Mevani too faces an uncomfortable choice. There is the attraction of building a Dalit-Muslim compact with the Congress which can impact around 30 seats (10 are reserved for SCs) and send a powerful political message for the 2018 Assembly polls in BJP-ruled Rajasthan, Madhya Pradesh, Chhattisgarh and even beyond.
But then the Dalits have their own problems with OBCs and Patels. And any tie-up, open or tacit, would have to keep this in mind now that Thakor is in the Congress and Patel is waiting to take a call. The big question then is whether Mevani can politically survive on his own.
With Gujarat in a churn, the BJP also tried to mollify these disgruntled leaders. It could dominate the state only after it added SCs, STs and OBCs to its upper caste support base and any dent in it now would give a boost to the Congress, which is also trying to rope in parties such as Sharad Yadav's JD-U.
The first warning came 18 months after the 2014 victory when in 2015 the Congress won 24 district panchayats while the BJP could muster just six and though it captured six municipal corporations, its victory margin fell. A year later, Anandiben Patel had to quit as chief minister following a Dalit upsurge against the assault on members of their community. And now OBC leader Thakor is in the Congress camp.
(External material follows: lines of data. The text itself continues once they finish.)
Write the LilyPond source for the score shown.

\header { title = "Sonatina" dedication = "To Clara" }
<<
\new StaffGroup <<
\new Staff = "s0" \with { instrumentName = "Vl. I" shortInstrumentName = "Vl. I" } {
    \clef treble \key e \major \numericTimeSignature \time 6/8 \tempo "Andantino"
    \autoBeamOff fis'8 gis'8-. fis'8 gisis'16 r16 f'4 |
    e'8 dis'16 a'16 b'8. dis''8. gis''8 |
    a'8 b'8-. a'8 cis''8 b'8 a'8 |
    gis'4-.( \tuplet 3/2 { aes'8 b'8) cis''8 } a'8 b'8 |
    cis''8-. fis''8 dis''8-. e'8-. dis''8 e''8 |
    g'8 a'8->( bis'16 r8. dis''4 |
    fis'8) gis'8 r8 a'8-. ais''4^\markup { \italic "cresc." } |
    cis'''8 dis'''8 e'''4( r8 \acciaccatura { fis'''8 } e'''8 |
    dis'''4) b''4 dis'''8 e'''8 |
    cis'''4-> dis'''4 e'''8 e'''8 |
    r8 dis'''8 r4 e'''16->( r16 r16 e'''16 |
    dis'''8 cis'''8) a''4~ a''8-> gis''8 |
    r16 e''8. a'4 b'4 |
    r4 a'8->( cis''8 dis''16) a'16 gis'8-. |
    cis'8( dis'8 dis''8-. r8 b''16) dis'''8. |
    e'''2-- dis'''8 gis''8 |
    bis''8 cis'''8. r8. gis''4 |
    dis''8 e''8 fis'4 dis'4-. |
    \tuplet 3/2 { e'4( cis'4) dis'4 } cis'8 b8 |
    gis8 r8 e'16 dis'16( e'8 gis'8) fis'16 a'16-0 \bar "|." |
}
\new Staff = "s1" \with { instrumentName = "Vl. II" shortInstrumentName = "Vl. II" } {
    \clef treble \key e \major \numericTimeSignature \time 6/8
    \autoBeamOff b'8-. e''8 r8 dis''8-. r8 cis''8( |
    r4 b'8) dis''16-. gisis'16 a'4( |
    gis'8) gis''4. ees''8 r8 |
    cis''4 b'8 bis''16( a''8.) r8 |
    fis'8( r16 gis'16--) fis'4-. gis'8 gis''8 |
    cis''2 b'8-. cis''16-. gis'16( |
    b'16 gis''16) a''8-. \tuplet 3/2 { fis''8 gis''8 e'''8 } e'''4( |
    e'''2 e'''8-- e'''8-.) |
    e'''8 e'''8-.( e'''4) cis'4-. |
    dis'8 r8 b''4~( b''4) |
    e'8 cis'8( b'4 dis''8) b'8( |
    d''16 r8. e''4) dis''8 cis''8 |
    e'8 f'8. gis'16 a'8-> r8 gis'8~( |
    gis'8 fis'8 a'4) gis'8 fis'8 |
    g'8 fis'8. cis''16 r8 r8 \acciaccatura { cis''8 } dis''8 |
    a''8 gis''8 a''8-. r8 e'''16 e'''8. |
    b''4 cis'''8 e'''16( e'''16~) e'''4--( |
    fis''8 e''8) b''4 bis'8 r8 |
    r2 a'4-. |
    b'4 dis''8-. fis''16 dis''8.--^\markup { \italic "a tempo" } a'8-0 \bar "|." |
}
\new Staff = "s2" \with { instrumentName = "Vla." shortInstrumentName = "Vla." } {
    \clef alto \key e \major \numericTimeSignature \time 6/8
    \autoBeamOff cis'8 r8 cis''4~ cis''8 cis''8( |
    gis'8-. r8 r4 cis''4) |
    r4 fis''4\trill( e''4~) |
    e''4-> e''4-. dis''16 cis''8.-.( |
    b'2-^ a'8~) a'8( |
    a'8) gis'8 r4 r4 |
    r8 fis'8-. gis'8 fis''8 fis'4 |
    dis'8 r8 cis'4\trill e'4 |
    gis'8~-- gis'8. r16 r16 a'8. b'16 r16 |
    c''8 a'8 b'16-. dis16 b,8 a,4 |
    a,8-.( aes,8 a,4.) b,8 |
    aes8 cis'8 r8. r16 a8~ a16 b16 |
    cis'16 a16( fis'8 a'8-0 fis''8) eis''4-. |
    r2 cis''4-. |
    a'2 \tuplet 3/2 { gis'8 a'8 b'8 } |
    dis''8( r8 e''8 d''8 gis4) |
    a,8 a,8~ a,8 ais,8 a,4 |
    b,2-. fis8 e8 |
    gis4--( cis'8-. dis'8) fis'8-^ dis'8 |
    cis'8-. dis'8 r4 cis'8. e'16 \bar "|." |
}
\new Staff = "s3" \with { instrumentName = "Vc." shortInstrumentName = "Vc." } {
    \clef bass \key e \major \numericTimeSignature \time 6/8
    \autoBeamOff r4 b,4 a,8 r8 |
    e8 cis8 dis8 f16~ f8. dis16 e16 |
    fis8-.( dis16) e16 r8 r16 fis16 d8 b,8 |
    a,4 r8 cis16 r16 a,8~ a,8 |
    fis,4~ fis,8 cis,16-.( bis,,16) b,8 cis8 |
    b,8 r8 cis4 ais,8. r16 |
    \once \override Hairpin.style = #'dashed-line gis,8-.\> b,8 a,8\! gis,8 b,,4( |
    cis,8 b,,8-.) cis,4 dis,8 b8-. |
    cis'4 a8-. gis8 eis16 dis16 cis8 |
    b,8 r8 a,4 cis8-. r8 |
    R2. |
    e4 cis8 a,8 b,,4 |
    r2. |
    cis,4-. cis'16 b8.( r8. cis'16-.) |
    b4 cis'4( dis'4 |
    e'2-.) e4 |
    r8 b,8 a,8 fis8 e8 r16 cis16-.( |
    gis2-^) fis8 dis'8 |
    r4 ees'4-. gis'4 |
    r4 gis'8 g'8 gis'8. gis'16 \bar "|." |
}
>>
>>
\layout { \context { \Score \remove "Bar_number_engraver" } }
For two decades the Patidars and Patels, particularly the Leuvas and Kadvas (constituting about 60 per cent and 40 per cent of the community) had rallied behind the BJP so much so that one-third BJP MLAs and seven senior cabinet ministers are Patels.
Since Hardik is a Kadva Patel, it now remains to be seen how much he and his community can damage the BJP which is already trying to battle the odds of anti-incumbency, demonetisation and GST and fighting an election in which Modi is no longer the CM candidate.
The BJP tried to undo the damage. In April 2016, the Gujarat government declared a 10 per cent quota for the economically backward Patidars and other castes in educational institutions which PAAS rejected as a "lollipop" and the Gujarat High Court struck down as unconstitutional. And though it also withdrew the police cases against Patidar leaders, the wounds had already cut deep, especially with Patel being charged with sedition. Recent allegations of the BJP trying to "buy" some Patidar leaders have added to the growing distrust.
Earlier this year, it launched the Adivasi Vikas Gaurav Yatra to woo the approximately 15 per cent tribal community, which affects 27 seats. It also hopes that the Aam Aadmi Party and former Congressman Shankersinh Vaghela - who influences parts of north Gujarat - would cut into the Congress and anti-BJP votes.